Apenas 10 anos após o primeiro Dia da Terra, Nelson escreveu no Jornal da EPA que as previsões do fim da era dourada do ambientalismo eram preemptivas e imprecisas.

"Para quem tem prestado atenção, é claro que o movimento ambientalista é agora muito mais forte, melhor liderado, melhor informado e muito mais influente do que era há 10 anos. Sua força aumenta a cada ano porque o conhecimento e a compreensão do público cresce a cada ano", escreveu Nelson.

O movimento do Dia da Terra tornou-se global em seu 20º aniversário: Hayes organizou uma campanha que mobilizou 200 milhões de pessoas para promover questões ambientais. Isto abriu o caminho para uma conferência da ONU no Brasil em 1992 focada no meio ambiente, chamada de "Cúpula da Terra", que marcou um esforço mais sério dos órgãos governamentais mundiais em direção à sustentabilidade.

Alguns anos depois, as contribuições de Nelson para o meio ambiente foram honradas com a Medalha Presidencial da Liberdade, em 1995. Nelson continuou a liderar o ativismo ambiental no novo milênio, mas desta vez ele se concentrou em duas prioridades: aquecimento global e energia limpa.

Como é o Dia da Terra hoje?

Desde sua concepção original como um debate, o Dia da Terra se tornou um fenômeno global que abriu caminho não só para protestos e legislação, mas também para o voluntariado e a limpeza do habitat. Hoje, a data está amplamente concentrada na luta contra a mudança climática. O site oficial do evento (dirigido pela Environmental Action, Inc, a encarnação moderna do grupo que organizou o primeiro Dia da Terra) cita "negadores da mudança climática" e "lobistas do petróleo" como dois dos maiores obstáculos para o movimento moderno.

A mudança climática continua a ser debatida à medida que a Terra experimenta um aumento na frequência de incêndios florestais, tempestades extremas e clima severo, o que também aumentou o número de comunidades deslocadas.
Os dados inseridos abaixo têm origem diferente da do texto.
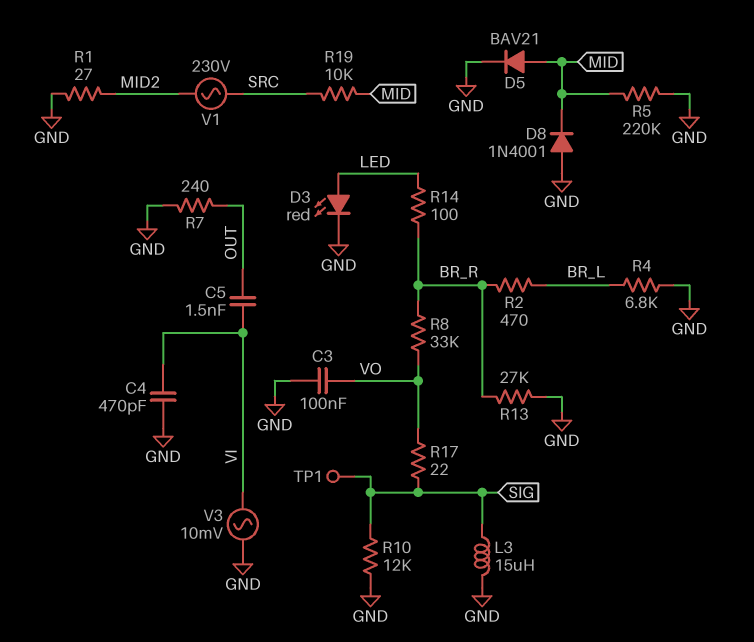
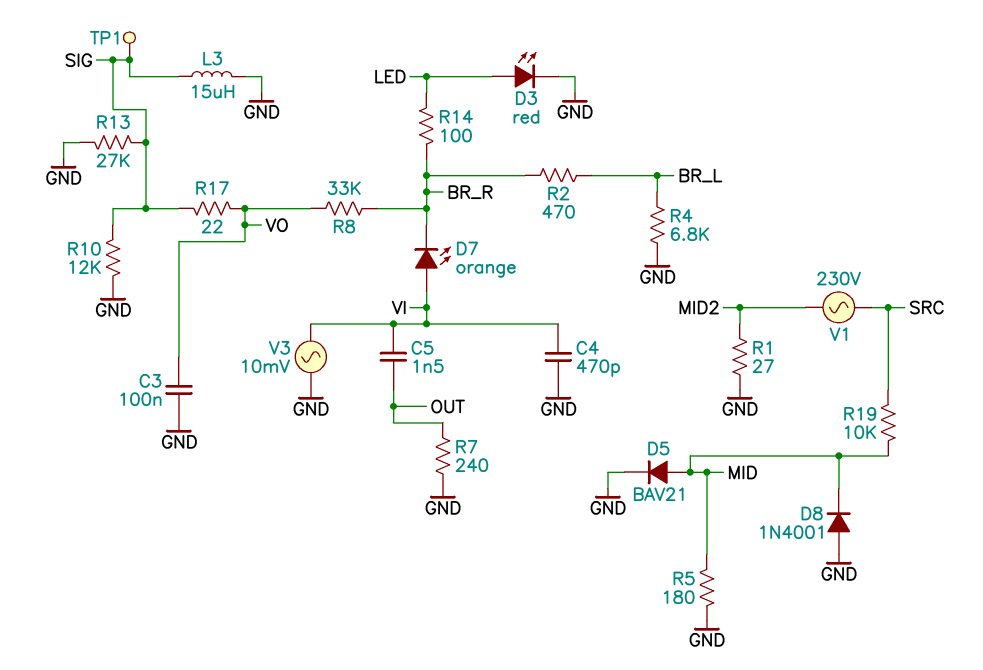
D7: none -> LED orange (A VI, K BR_R)
R5: 220k (GND, MID) -> 180 (GND, MID)
R13: 27k (BR_R, GND) -> 27k (GND, SIG)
O Painel Intergovernamental sobre Mudanças Climáticas da ONU emitiu recentemente um relatório pedindo ação imediata para conter os efeitos das mudanças climáticas e advertindo sobre as graves consequências para a saúde e o agravamento das desigualdades sociais.

Enquanto os cientistas cultivam a natureza para ajudar a conter os efeitos da mudança climática, os ativistas continuam a soar o alarme. Os jovens, em particular, estão liderando a carga tanto nos campus universitários quanto na arena internacional através de vozes proeminentes, como Greta Thunberg.

"Não quero sua esperança, não quero que você tenha esperança", disse Thunberg no Fórum Econômico Mundial de 2019 em Davos, Suíça. "Eu quero que você entre em pânico e aja como se a casa estivesse pegando fogo".